▸ WORK TASK: Report every line of the records beneath this task that holds the string "ARTICLES".

**** RECORD EXCERPTS ****

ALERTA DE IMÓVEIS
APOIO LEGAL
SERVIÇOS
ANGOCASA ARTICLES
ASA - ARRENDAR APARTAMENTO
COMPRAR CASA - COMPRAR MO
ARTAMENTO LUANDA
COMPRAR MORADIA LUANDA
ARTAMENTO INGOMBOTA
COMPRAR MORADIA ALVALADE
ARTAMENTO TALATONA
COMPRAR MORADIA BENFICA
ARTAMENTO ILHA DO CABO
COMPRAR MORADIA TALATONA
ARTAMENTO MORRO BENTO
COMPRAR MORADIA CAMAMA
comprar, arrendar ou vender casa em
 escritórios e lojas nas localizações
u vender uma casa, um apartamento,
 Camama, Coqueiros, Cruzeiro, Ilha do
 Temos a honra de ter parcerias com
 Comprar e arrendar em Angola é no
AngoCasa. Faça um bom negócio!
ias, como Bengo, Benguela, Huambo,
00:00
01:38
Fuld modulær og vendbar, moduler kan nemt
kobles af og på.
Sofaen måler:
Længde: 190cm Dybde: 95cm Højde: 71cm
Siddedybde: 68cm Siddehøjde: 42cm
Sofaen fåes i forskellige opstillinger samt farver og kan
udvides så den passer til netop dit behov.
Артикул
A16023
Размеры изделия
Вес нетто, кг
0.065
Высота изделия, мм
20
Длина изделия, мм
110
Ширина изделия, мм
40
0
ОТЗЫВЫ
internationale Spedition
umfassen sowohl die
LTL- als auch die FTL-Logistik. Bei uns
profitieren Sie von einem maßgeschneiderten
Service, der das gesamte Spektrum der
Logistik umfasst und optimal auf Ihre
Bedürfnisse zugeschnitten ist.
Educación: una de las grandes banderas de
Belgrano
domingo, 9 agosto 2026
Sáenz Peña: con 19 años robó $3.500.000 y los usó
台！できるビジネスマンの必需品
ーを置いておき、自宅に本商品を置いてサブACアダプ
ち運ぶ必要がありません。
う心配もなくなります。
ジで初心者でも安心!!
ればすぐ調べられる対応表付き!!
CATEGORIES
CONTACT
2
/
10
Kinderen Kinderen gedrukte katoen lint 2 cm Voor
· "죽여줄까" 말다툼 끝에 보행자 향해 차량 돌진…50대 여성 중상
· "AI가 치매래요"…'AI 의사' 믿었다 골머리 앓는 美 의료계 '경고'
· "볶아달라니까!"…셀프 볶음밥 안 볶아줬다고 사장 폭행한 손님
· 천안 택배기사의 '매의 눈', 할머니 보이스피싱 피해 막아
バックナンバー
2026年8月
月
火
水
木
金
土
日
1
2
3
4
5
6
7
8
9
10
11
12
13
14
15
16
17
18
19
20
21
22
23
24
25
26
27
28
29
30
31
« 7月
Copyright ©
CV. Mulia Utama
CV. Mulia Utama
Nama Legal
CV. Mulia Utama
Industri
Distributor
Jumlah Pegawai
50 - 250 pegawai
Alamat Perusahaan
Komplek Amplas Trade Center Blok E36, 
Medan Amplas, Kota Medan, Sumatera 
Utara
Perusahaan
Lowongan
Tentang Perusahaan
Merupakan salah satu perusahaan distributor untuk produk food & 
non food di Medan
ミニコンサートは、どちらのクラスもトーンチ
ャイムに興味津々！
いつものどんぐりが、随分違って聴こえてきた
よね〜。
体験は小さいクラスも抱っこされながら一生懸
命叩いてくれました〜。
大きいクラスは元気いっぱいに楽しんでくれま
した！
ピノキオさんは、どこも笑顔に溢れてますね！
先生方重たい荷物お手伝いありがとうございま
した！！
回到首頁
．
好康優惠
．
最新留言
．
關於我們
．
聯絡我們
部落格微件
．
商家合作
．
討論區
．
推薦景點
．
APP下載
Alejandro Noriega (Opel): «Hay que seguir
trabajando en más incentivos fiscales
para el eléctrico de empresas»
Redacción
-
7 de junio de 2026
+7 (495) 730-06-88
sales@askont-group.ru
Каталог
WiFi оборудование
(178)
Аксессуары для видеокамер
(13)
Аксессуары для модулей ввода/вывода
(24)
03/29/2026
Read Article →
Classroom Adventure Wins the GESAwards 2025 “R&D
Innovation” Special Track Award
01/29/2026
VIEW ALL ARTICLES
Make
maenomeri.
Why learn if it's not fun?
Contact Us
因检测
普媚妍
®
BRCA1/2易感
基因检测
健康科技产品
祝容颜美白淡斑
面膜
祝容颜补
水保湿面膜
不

****

▸ TASK OUTPUT:
ANGOCASA ARTICLES
VIEW ALL ARTICLES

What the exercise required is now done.